The DTDHandler interface allows you to receive notification when a reader encounters an unparsed entity or notation declaration. Of course, both of these events occur in DTDs, not XML documents, which is why this is called DTDHandler. The two methods listed in Figure 4-4 do exactly what you would expect. The first reports a notation declaration, including its name, public ID, and system ID. Remember the NOTATION structure in DTDs? (Flip back to Chapter 2 if you’re unclear.)

<!NOTATION jpeg SYSTEM "images/jpeg">

The second method provides information about an unparsed entity declaration, which looks as follows:

<!ENTITY stars_logo SYSTEM "http://www.nhl.com/img/team/dal38.gif"
                    NDATA jpeg>

In both cases, you can take action at these occurrences if you create an implementation of DTDHandler and register it with your reader through the XMLReader’s setDTDHandler() method. This is generally useful when writing low-level applications that must either reproduce XML content (such as an XML editor), or when you want to build up some Java representation of a DTD’s constraints (such as in a data binding implementation). In most other situations, it isn’t something you will need very often.

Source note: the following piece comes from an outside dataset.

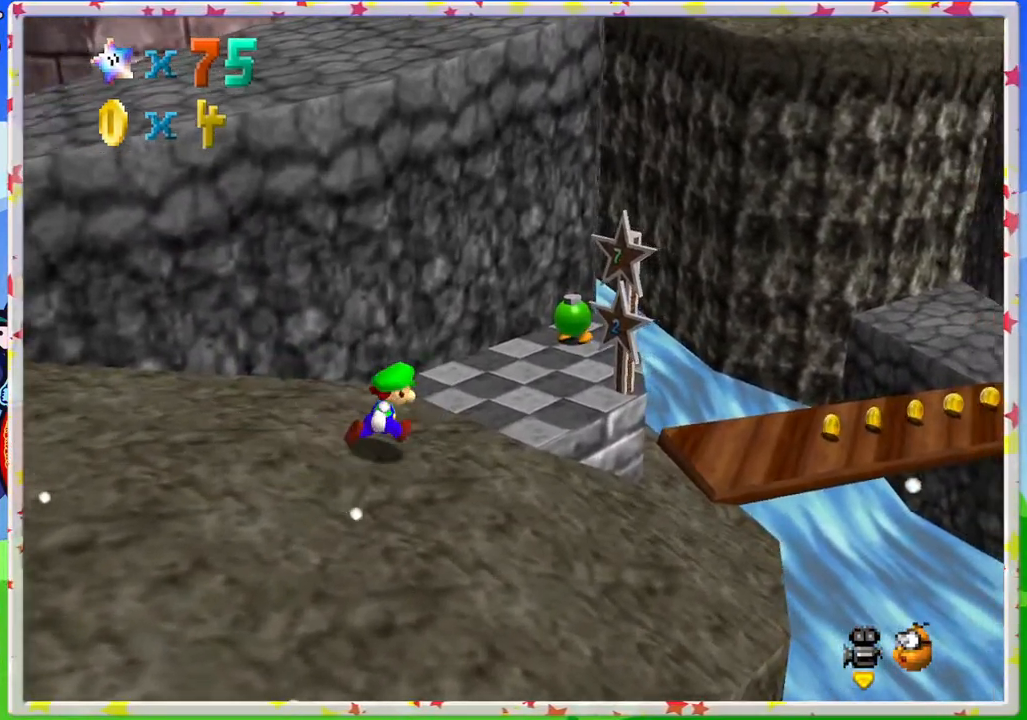
{"buttons": ["A"], "left_stick": "right", "events": [[233, "A", "down"]]}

You need to carefully fix in your mind the difference between a feature, which affects what processing a parser does, and a handler, which simply allows your code to respond to certain events in that processing. As an example, realize that registering (or not registering) a ContentHandler doesn’t affect whether processing instructions are parsed; even implementing (or not implementing) the processingInstruction() callback doesn’t have an effect. The same is true of ErrorHandler; whether you report errors or not, they still can occur.

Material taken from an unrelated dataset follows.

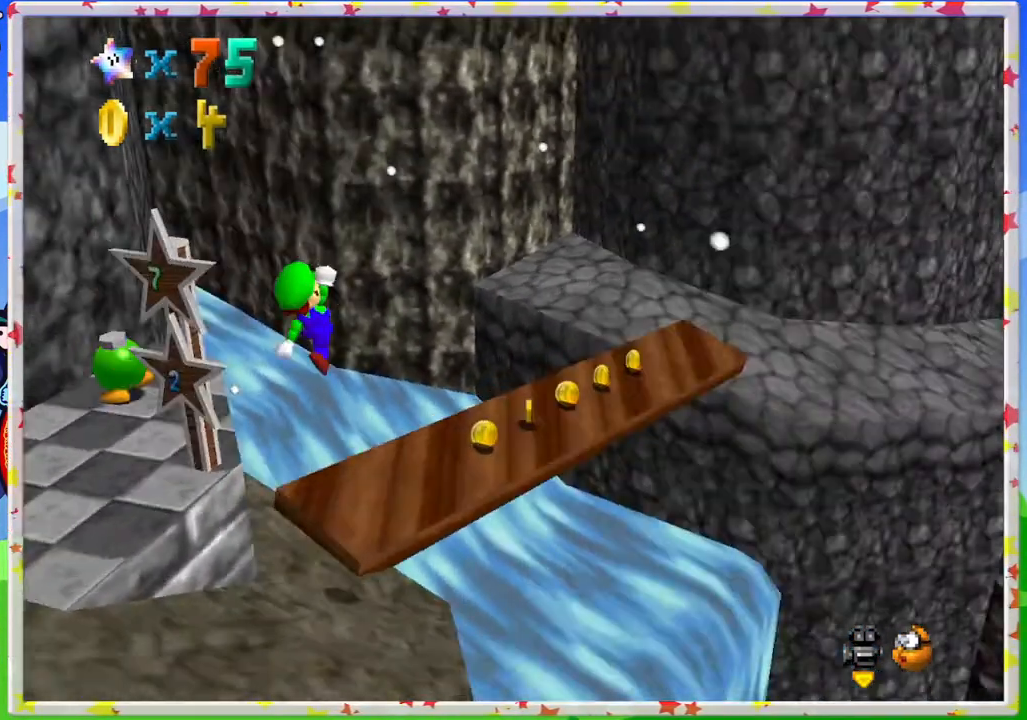
{"buttons": [], "left_stick": "up", "events": [[67, "C_LEFT", "up"], [183, "left_stick", "up"]]}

Where this distinction becomes vital is in working with the DTDHandler; implementing or registering an implementation of this handler has no effect on whether validation of your document occurs. DTDHandler doesn’t do anything but provide notification of notation and unparsed entity declarations! It’s a feature that sets validation, not a handler instance:

reader.setFeature("http://xml.org/sax/features/validation", true);

Anything less than this (short of a parser validating by default) won’t get you validation.

The DefaultHandler Class

Because SAX is interface-driven, you have to do a lot of tedious work to get started with an XML-based application. For example, when you write your ContentHandler implementation, you have to implement each and every method of that interface, even if you aren’t inserting behavior into each callback. If you need an ErrorHandler, you add three more method implementations; using DTDHandler? That’s a few more. A lot of times, though, you’re writing lots of no-operation methods, as you only need to interact with a couple of key callbacks.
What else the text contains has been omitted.